Neuer Chef des Militärpakts machte sich mit Antiislamismus und USA-Hörigkeit einen Namen

Von André Anwar, Kopenhagen *

Mit dem Dänen Anders Fogh Rasmussen tritt heute ein Politiker, der gleichermaßen einigt und spaltet, an die Spitze der NATO. Während er im EU-Erweiterungsprozess Geschick bewiesen hat, gibt es kaum einen anderen europäischen Politiker, der in der islamischen Welt so unpopulär wie Rasmussen ist.

So energisch, wie der neue NATO-Generalsekretär Anders Fogh Rasmussen auftritt, so zurückhaltend war sein Vorgänger, der Niederländer Jaap de Hoop Scheffer. Rasmussen, der ab heutigem Sonnabend an der Spitze der Militärallianz steht, hat zuvor fast ein Jahrzehnt als Premier die Geschicke Dänemarks bestimmt. Das ist für seine neue Funktion nicht nur nützlich.

In seiner Amtszeit als Ministerpräsident hat der 56-Jährige tiefe Spuren hinterlassen: Die islamische Welt und ihr voran die Türkei als NATO-Mitgliedstaat haben seine Politik im Fall der vor fast vier Jahren von einer dänischen Zeitung veröffentlichten Mohammed-Karikaturen nicht vergessen. Dementsprechend galt Rasmussens Ernennung bis zuletzt als höchst umstritten. USA-Präsident Barack Obama war letztlich der Durchbruch auf dem NATO-Gipfel im April gelungen, als er mit deutscher und französischer Rückendeckung bei der türkischen Staatsspitze für Rasmussen bürgte.

Das Verhältnis zu Ankara ist dennoch angespannt. Für seinen gesunden Lebensstil mit Fitnessprogramm ist Rasmussen bekannt. Und so wollten viele gleich ein böses Omen darin sehen, als er sich im April bei seinem ersten Besuch als designierter NATO-Chef in Istanbul die Schulter ausrenkte. Der bandagierte und unter Schmerzmitteleinfluss stehende Politiker sprach letztlich bei seiner Rede versöhnlich von einer »Allianz der Zivilisationen«, weigerte sich aber, die von der Türkei geforderte Entschuldigung für seine Haltung im Mohammed-Karikaturen-Streit zu leisten.

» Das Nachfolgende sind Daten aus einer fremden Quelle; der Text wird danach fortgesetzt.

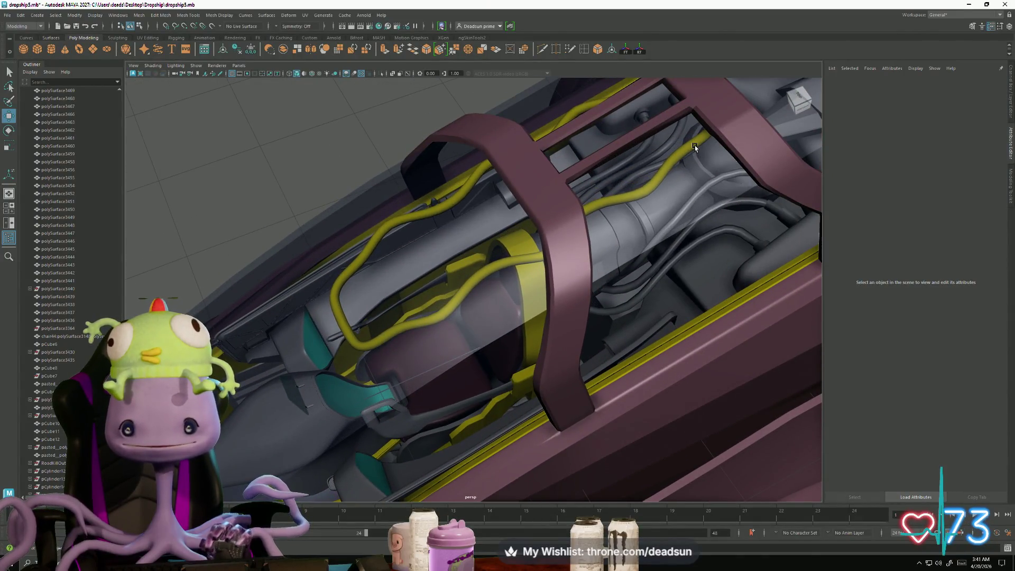
{"action": "mouse_move", "coordinate": [460, 317]}
{"action": "left_mouse_down", "text": "alt"}
{"action": "mouse_move", "coordinate": [295, 351]}
{"action": "mouse_move", "coordinate": [251, 394]}
{"action": "mouse_move", "coordinate": [455, 322]}
{"action": "mouse_move", "coordinate": [517, 344]}
{"action": "mouse_move", "coordinate": [389, 335]}
{"action": "mouse_move", "coordinate": [407, 333]}
{"action": "mouse_move", "coordinate": [301, 298]}
{"action": "mouse_move", "coordinate": [324, 302]}
{"action": "left_mouse_up", "text": "alt"}
{"action": "mouse_move", "coordinate": [359, 382]}
{"action": "left_mouse_down", "text": "alt"}
{"action": "mouse_move", "coordinate": [371, 361]}
{"action": "mouse_move", "coordinate": [332, 383]}
{"action": "mouse_move", "coordinate": [317, 370]}
{"action": "mouse_move", "coordinate": [327, 395]}
{"action": "mouse_move", "coordinate": [338, 375]}
{"action": "mouse_move", "coordinate": [333, 386]}
{"action": "mouse_move", "coordinate": [280, 387]}
{"action": "mouse_move", "coordinate": [334, 370]}
{"action": "mouse_move", "coordinate": [289, 397]}
{"action": "mouse_move", "coordinate": [453, 426]}
{"action": "mouse_move", "coordinate": [470, 306]}
{"action": "mouse_move", "coordinate": [508, 431]}
{"action": "mouse_move", "coordinate": [548, 418]}
{"action": "mouse_move", "coordinate": [506, 391]}
{"action": "mouse_move", "coordinate": [242, 343]}
{"action": "left_mouse_up", "text": "alt"}
{"action": "left_click", "coordinate": [307, 401]}
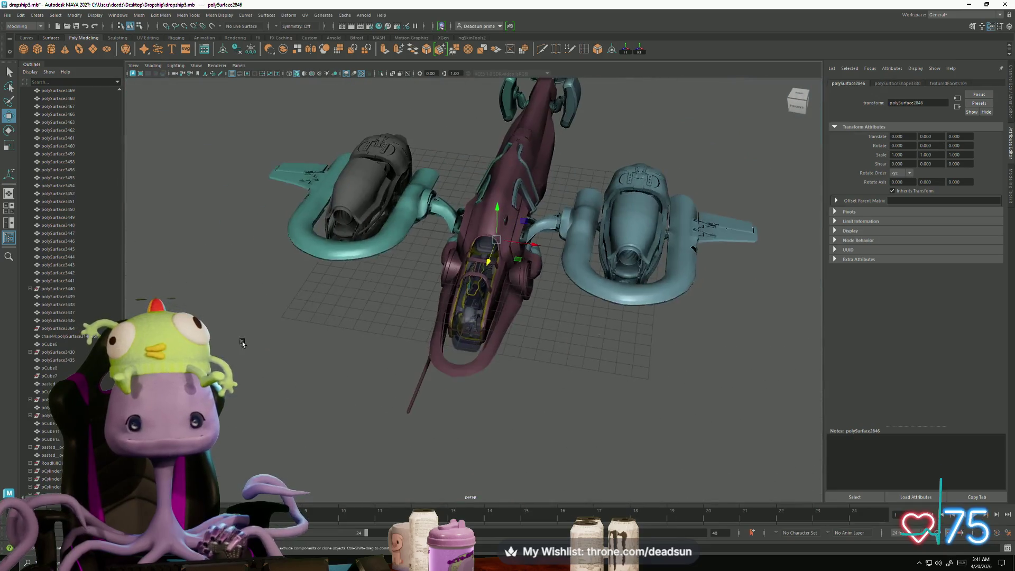
{"action": "left_click_drag", "start_coordinate": [349, 421], "coordinate": [375, 421], "text": "alt"}
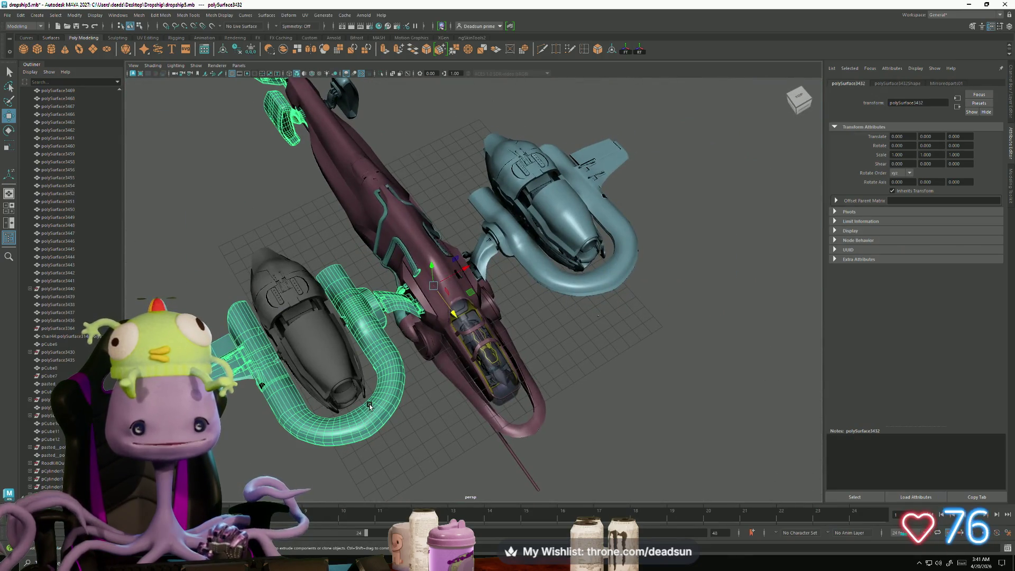
{"action": "left_click_drag", "start_coordinate": [382, 358], "coordinate": [378, 408], "text": "alt"}
{"action": "left_click", "coordinate": [394, 259]}
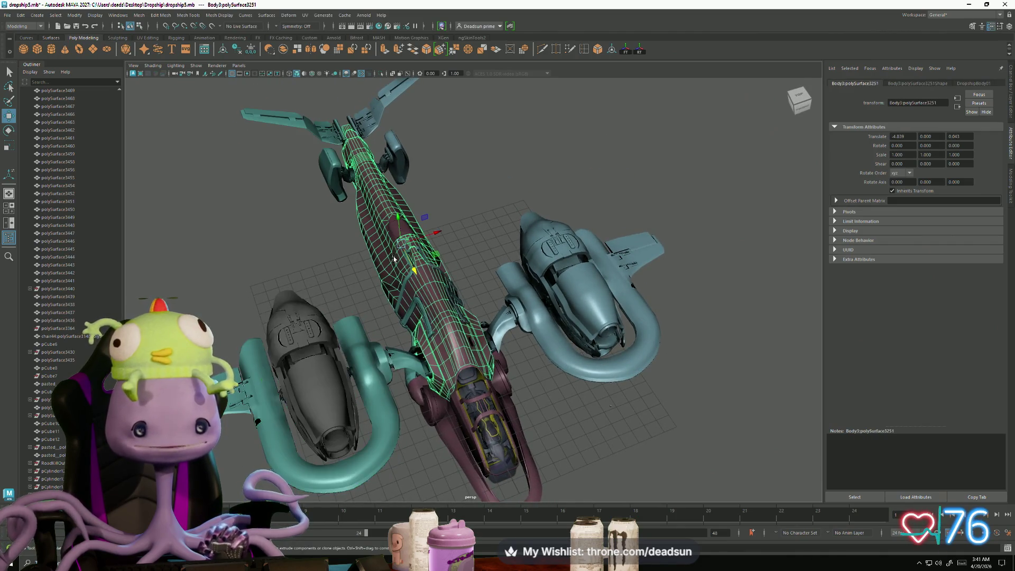
{"action": "left_click_drag", "start_coordinate": [472, 398], "coordinate": [419, 394], "text": "alt"}
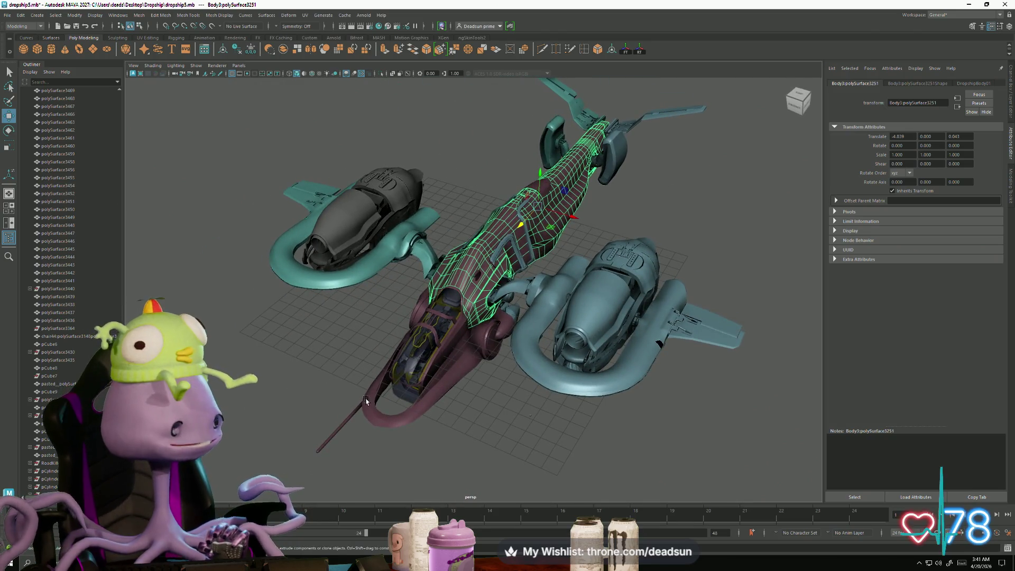
{"action": "left_click_drag", "start_coordinate": [351, 418], "coordinate": [377, 381], "text": "alt"}
{"action": "scroll", "coordinate": [372, 421], "scroll_direction": "up", "scroll_amount": 5}
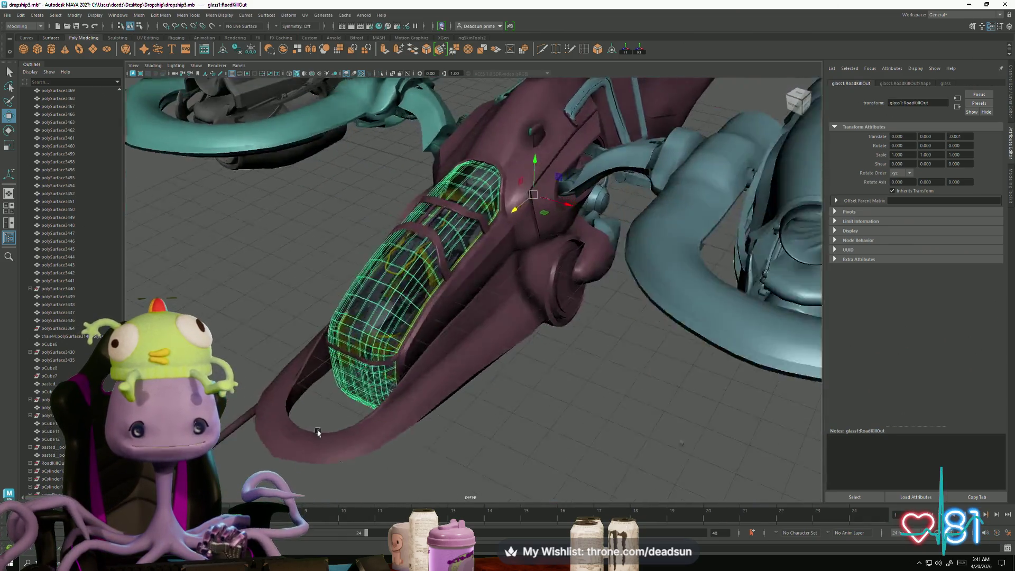
{"action": "mouse_move", "coordinate": [371, 421]}
{"action": "left_mouse_down", "text": "alt"}
{"action": "mouse_move", "coordinate": [361, 421]}
{"action": "mouse_move", "coordinate": [392, 437]}
{"action": "mouse_move", "coordinate": [304, 446]}
{"action": "mouse_move", "coordinate": [287, 418]}
{"action": "left_mouse_up", "text": "alt"}
{"action": "left_click", "coordinate": [361, 420]}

Aber nicht nur Rasmussens Rückendeckung für die rechtskonservative Zeitung »Jyllands-Posten«, in der Ende 2005 zwölf Mohammed-Karikaturen erschienen waren, wird ihm angekreidet. Als diplomatisch ungeschickt wurde von vielen die Absage eines Treffens mit einem Dutzend islamischer Botschafter gesehen, die die Differenzen um die Karikaturen mit ihm erörtern wollten. Zu seinem zweifelhaften Ruf hat auch seine Freundschaft zum damaligen US-Präsidenten Georg Bush und Dänemarks starke militärische Beteiligung am Irak-Krieg beigetragen.

Der muslimische Aufschrei im Rahmen des Karikaturenstreits hatte das kleine Dänemark stärker als je zuvor ins Rampenlicht gerückt. Die westliche Presse stand zu großen Teilen hinter den Dänen und wertete die islamische Sicht der Dinge als Zeichen undemokratischen Denkens. Doch dass es zu diesem Eklat kommen konnte, hat vor allem innenpolitische Gründe. Seit 2001 regierte Rasmussen das Land mit einer strammen Rechtsregierung. Er musste immer wieder Zugeständnisse an die rechte, islamfeindliche dänische Volkspartei machen, die ihn stützte. So führte die Verschärfung des Ausländergesetzes zu einer Rüge des Menschenrechtskommissars des Europarats. In seiner Amtszeit verschlechterte sich das Klima zwischen der muslimischen Gemeinschaft und der restlichen Bevölkerung deutlich, attestieren ihm die Ausländerverbände. Während die Wirtschaft jahrelang boomte, machten Themen wie muslimische Kopftuchträgerinnen einen nahezu absurd großen Teil der politischen Debatte aus.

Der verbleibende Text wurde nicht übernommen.